Extracted data entries
········

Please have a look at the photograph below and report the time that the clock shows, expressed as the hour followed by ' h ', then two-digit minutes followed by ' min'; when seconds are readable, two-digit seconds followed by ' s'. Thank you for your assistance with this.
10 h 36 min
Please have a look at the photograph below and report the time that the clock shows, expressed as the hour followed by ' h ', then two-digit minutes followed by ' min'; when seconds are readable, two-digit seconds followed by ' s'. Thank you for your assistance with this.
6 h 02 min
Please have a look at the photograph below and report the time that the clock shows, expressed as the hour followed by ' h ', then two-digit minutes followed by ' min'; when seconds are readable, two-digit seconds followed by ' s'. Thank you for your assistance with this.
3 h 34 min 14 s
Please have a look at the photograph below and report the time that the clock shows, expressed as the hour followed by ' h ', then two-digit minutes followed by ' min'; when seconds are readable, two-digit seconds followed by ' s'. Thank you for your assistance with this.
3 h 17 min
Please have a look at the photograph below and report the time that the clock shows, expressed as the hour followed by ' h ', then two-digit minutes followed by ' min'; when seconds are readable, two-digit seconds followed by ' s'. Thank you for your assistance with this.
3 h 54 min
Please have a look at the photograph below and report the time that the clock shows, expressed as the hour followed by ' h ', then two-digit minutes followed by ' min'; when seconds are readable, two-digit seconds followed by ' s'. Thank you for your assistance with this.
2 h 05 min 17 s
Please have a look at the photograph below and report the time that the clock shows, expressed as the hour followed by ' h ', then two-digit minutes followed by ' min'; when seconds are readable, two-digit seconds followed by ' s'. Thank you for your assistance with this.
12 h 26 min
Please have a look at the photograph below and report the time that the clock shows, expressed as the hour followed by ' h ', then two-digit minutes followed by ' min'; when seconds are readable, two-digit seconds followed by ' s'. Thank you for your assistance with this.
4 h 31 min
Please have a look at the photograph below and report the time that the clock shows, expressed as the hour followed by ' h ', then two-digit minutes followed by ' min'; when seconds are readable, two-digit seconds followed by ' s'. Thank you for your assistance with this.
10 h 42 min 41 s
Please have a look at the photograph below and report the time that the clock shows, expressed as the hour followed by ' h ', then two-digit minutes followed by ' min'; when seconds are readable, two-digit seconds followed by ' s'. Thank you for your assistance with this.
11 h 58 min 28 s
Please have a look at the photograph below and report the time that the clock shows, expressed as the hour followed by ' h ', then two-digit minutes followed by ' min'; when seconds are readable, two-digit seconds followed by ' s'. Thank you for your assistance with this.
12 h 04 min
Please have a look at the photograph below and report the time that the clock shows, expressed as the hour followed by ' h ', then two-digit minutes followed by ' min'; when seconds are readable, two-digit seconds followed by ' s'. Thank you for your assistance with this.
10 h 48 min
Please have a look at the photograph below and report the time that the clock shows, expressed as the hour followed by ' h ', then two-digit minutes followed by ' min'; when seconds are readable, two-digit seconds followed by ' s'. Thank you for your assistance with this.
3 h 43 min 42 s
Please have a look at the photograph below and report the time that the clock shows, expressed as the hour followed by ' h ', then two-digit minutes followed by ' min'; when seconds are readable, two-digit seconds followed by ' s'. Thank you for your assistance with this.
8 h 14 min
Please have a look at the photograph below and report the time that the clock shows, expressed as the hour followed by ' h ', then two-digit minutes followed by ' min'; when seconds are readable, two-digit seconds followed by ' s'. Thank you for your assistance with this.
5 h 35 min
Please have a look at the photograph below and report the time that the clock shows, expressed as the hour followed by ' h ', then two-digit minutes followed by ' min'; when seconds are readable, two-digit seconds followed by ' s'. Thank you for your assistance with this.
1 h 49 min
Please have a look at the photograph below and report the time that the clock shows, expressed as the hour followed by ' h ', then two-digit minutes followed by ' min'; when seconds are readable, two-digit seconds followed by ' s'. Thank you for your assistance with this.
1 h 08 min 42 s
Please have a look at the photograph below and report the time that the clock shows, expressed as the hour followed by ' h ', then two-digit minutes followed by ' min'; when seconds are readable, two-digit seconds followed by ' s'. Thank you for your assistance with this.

········

Requirement - Express the lines from the start of the clock reading records through the line containing "10 h 36 min", both included, as a JSON list of strings with one string per line and no blank lines. Include only those lines.

Result of this task -
[
  "Please have a look at the photograph below and report the time that the clock shows, expressed as the hour followed by ' h ', then two-digit minutes followed by ' min'; when seconds are readable, two-digit seconds followed by ' s'. Thank you for your assistance with this.",
  "10 h 36 min"
]